Location: Washington, DC

Ms. NORTON. Mr. Speaker, as we approach the third anniversary of the enactment of the Patient Protection and Affordable Care Act, March 23, 2013, which, among other things, expands eligibility for Medicaid to reduce the number of Americans without health insurance, I introduce the District of Columbia Medicaid Reimbursement Act of 2013 today to increase the federal government's reimbursement for the District of Columbia's Medicaid costs from 70 to 75 percent. Medicaid is financed mostly by the federal government and the states. However, the District, a city that has no state to support it, must alone absorb the state portion of Medicaid. For example, the District pays for 30 percent of Medicaid. New York City pays less than 25 percent, since a 2005 state law reduced its contribution from 25 percent. The District certainly should pay no more than New York City's pre-2005 contribution and therefore my bill would raise the federal contribution to the District's Medicaid program to 75 percent. Considering the expansion of Medicaid eligibility under the new health care reform law, effective 2014, now is the time to make the District's Medicaid burden more equitable.
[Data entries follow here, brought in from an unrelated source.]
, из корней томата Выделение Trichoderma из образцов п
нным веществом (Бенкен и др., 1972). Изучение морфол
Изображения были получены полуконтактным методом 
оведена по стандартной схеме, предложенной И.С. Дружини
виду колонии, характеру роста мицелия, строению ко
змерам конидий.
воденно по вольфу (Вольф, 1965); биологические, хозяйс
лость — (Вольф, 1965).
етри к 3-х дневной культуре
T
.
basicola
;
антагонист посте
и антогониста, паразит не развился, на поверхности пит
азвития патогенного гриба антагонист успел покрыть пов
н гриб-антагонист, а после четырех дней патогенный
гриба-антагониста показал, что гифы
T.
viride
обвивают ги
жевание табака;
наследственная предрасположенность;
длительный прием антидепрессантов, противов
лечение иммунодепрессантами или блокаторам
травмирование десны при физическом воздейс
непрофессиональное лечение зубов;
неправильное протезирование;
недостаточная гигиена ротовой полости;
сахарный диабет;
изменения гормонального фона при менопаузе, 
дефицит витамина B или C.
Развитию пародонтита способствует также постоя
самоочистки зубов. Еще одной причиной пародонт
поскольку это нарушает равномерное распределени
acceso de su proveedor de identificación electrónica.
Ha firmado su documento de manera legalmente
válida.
Under the National Capital Revitalization and Self-Government Improvement Act of 1997 (Revitalization Act), Congress recognized that state costs are too high for any city to shoulder. To address this unfairness to the District, the Revitalization Act transferred certain state responsibilities from the District to the federal government, including prisons and courts, and increased the federal Medicaid reimbursement to the District from 50 to 70 percent, partially relieving this burden. The city continues to carry many state costs, however.
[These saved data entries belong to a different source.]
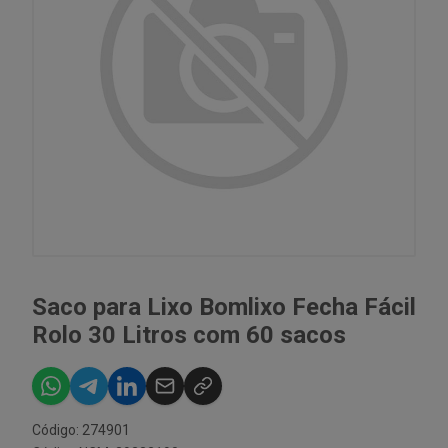
Saco para Lixo Bomlixo Fecha Fácil
Rolo 30 Litros com 60 sacos
Código: 274901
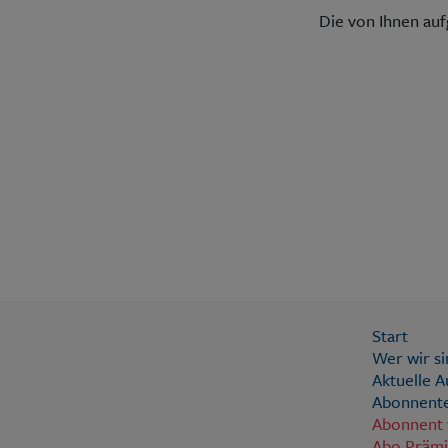
Die von Ihnen au
Start
Wer wir si
Aktuelle 
Abonnente
Abonnent
Abo Präm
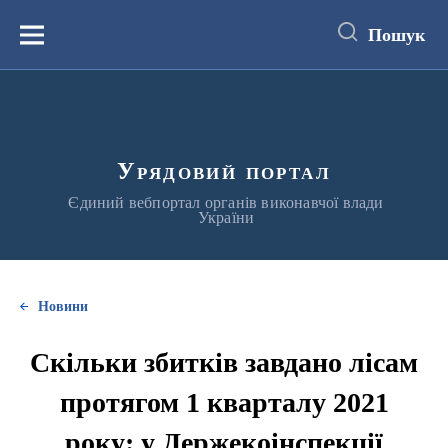
до
основного
Пошук
вмісту
Меню
Урядовий портал
Єдиний вебпортал органів виконавчої влади
України
Новини
Скільки збитків завдано лісам
протягом 1 кварталу 2021
року: у Держекоінспекції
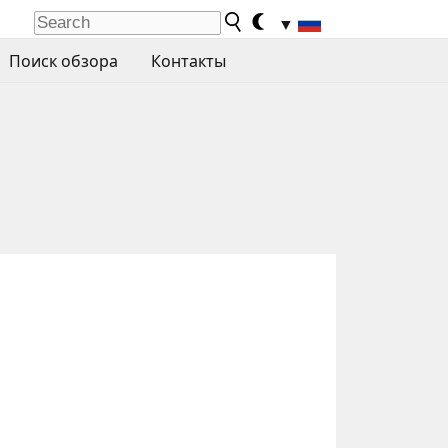
▼
Поиск обзора
Контакты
In 1997, a formula error in the Medicaid Disproportionate Share Hospital allotment reduced the 70 percent Federal Medical Assistance Percentage share, and, as a result, the District received only $23 million instead of the $49 million it was due. I was able to secure a technical correction in the Balanced Budget Act of 1999, partially increasing the annual allotment to $32 million from fiscal year 2000 forward. I appreciate that in 2005, Congress responded to my effort to get an additional annual increase of $20 million in the budget reconciliation bill, bringing DC's Medicaid reimbursements to $57 million as intended by the Revitalization Act. However, this amount did not reimburse the District for the years the federal error denied the city part of its federal contribution, and, in any case, of course, was not intended to eliminate the District's structural deficit, which this bill partially addresses.

The bill is part of my series of bills for equal treatment of DC. The series of bills addresses inappropriate and often unequal restrictions placed only on the District, and no other U.S. jurisdiction.

I urge my colleagues to join me in support the bill.